Texto de origem ::
● ● ● ● ● ● ●
– Nas montanhas de Catatumbo, Oliver Dodd fala com o Comandante Villa Vazquez. É a primeira entrevista frente a frente com um alto responsável do novo exército guerrilheiro.
Apesar de terem assinado o acordo de paz de 2016 que pôs fim a mais de 50 anos de guerra com as Forças Armadas Revolucionárias da Colômbia (FARC), as instituições da nação, incluindo o governo de direita, têm-se recusado a implementar os termos do acordo.
Pelo contrário, o estado e a comunidade empresarial encararam a paz como uma oportunidade económica: com a maior ameaça à acumulação capitalista fora de jogo, os territórios anteriormente controlados pelas FARC passaram a ser as veias através das quais as grandes empresas multinacionais têm procurado expandir-se por intermédio de indústrias com um enorme impacto nas terras agora desprotegidas e naqueles que vivem delas.
A exploração mineira, o abate de árvores, a prospeção de petróleo, a extração do óleo de palma, a privatização das nascentes de água, a caça ilegal e os narcotraficantes têm dado cabo dos antigos redutos das FARC, forçando milhões de camponeses a sairem das suas terras e a viverem em bairros de lata, onde os esperam poucos postos de trabalho e pouca ou nenhuma segurança social.
Simultaneamente, mais de 1200 líderes de movimentos sociais, em especial sindicalistas e ex-combatentes das FARC foram assassinados por paramilitares desde 2016. Os tribunais colombianos têm continuado a prática do tempo da guerra de levar a tribunal rebeldes de esquerda, mas nenhuns intervenientes estatais.
● ● ● ● ● ● ●
Registos de dados ::

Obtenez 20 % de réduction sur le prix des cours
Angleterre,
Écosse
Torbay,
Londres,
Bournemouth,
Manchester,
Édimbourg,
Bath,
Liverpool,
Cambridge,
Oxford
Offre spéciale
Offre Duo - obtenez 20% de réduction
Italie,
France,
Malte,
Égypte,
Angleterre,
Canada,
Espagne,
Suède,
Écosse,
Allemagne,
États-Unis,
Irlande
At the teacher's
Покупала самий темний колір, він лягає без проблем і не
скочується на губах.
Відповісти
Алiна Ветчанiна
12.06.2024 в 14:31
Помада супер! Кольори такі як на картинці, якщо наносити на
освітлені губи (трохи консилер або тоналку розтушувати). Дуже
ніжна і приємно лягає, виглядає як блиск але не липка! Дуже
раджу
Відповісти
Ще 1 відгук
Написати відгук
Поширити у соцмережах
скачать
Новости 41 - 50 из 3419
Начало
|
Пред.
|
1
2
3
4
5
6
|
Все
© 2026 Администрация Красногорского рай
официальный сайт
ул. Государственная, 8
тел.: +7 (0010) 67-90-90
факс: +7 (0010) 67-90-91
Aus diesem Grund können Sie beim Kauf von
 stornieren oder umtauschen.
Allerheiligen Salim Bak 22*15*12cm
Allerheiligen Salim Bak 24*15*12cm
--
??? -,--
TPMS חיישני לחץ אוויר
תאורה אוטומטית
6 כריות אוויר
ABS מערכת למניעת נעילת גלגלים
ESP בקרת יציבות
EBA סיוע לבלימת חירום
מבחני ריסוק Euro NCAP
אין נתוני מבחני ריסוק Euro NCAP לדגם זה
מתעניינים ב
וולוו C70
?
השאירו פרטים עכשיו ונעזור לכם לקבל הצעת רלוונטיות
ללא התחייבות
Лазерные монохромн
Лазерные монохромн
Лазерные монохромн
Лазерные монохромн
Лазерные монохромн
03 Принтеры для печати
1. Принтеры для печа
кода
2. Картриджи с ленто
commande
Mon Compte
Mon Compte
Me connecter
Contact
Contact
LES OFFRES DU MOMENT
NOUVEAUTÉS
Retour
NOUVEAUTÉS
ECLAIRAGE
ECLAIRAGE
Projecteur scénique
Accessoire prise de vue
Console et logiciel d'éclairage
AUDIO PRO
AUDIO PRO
● ● ● ● ● ● ●
O que fazer :: Segundo o texto sobre a Colômbia, quantos líderes de movimentos sociais foram assassinados por paramilitares desde 2016? Para responder, usa só o texto.

Resolução :: Mais de 1200.